# [Prompt]
Among the lines of data below, reproduce only those from the one with "H315 Causes skin irritation." through the one with "8 February 2022", exactly as they stand, both ends included.

+-------+

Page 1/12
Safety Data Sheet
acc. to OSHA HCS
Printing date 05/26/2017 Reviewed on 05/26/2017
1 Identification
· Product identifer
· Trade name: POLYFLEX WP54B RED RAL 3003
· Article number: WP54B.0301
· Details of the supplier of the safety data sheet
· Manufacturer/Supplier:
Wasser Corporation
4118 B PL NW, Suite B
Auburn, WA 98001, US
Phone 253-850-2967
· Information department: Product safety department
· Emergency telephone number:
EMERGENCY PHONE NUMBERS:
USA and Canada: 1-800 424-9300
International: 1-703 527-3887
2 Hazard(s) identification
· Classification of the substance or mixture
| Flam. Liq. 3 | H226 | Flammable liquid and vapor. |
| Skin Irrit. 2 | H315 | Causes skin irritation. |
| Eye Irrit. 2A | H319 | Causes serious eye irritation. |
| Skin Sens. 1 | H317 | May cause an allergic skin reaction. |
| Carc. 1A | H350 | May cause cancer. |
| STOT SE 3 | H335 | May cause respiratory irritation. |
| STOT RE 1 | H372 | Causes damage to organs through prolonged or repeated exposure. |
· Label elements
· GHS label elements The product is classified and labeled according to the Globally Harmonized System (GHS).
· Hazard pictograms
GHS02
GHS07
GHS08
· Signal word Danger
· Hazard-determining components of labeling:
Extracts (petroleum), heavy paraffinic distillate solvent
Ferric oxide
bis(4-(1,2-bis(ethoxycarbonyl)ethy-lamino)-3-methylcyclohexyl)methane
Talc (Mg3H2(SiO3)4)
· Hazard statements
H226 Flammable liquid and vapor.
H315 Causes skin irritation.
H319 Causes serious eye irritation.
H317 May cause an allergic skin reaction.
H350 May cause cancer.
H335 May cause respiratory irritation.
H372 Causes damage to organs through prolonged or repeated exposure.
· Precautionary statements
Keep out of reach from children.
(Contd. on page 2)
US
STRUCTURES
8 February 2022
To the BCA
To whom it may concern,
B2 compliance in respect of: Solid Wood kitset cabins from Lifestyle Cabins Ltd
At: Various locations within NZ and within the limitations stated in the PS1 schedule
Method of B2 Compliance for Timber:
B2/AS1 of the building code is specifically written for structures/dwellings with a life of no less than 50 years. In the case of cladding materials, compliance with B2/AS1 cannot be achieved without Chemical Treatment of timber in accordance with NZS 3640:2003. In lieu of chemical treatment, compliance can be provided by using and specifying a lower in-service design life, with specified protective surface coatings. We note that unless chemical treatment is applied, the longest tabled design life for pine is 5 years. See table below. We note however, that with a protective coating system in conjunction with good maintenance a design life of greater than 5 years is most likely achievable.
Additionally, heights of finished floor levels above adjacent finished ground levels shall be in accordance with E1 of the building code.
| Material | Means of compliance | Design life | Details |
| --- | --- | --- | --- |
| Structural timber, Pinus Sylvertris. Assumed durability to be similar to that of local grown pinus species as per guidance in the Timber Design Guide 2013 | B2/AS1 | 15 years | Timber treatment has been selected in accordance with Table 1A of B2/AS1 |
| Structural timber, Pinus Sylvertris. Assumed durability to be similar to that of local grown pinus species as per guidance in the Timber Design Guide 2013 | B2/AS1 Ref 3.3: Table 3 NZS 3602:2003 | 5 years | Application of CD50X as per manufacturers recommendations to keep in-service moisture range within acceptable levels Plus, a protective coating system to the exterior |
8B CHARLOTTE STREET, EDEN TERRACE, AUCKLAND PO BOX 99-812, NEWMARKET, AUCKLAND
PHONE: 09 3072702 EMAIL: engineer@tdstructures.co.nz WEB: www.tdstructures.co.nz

+-------+

# [Expected output]
H315 Causes skin irritation.
H319 Causes serious eye irritation.
H317 May cause an allergic skin reaction.
H350 May cause cancer.
H335 May cause respiratory irritation.
H372 Causes damage to organs through prolonged or repeated exposure.
· Precautionary statements
Keep out of reach from children.
(Contd. on page 2)
US
STRUCTURES
8 February 2022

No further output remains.